2023.2.28
0〜18歳まで。手話でいきる子どもの「あ〜とん塾」【後編】
「自分ができなくて相手ができること」に目を向ける
Q:スタッフの目からみて「手話ができない子どもたち」に対して伝えたいことは 何かありますか?
瀧尾さん:人間は、誰しもできることとできないことがあると思うんですよね。
例えば、聴者は電話もできますよね、でも、ろう者の中には電話ができない人もいます。あ〜とん塾の
ろうの子どもたちも手話はできるけど、電話はできません。
聴者は、「自分にはできるけど、相手にはできないこと」を考える機会が多いと思うんです。
車椅子の人を見たら、「歩けないんだな、助けよう」というように。
逆に、「相手のできることに目を向ける」ことが難しい。ですが相手にも「できること」と「できないこと」の両方がありますよね。同じく自分にもそれがあることに気づくことが大切です。
聴者の場合、「自分は手話ができない、でも相手は手話ができる、それがすごいですね」という見方をする人はなかなかいません。障害者を見て、「この人はできないことが多い」という視点になりますよね。

*練習問題:* 上の「あ〜とん塾」についての文章から、「瀧尾さん:人間は、誰しもできることとできないことがあると思うんですよね。」で始まり「ことに気づくことが大切です。」で終わる部分を一字も変えずに書き出してください。

*資料:*
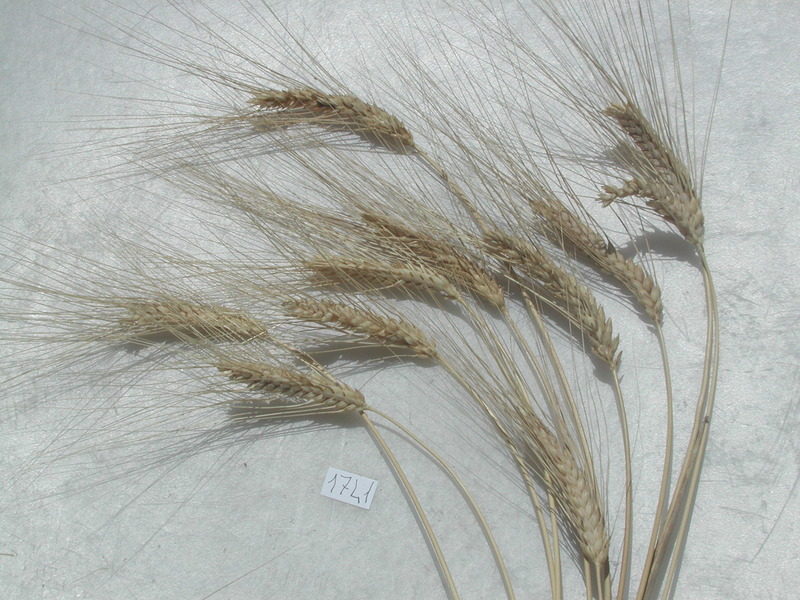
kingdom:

*問題の答え:*
瀧尾さん:人間は、誰しもできることとできないことがあると思うんですよね。
例えば、聴者は電話もできますよね、でも、ろう者の中には電話ができない人もいます。あ〜とん塾の
ろうの子どもたちも手話はできるけど、電話はできません。
聴者は、「自分にはできるけど、相手にはできないこと」を考える機会が多いと思うんです。
車椅子の人を見たら、「歩けないんだな、助けよう」というように。
逆に、「相手のできることに目を向ける」ことが難しい。ですが相手にも「できること」と「できないこと」の両方がありますよね。同じく自分にもそれがあることに気づくことが大切です。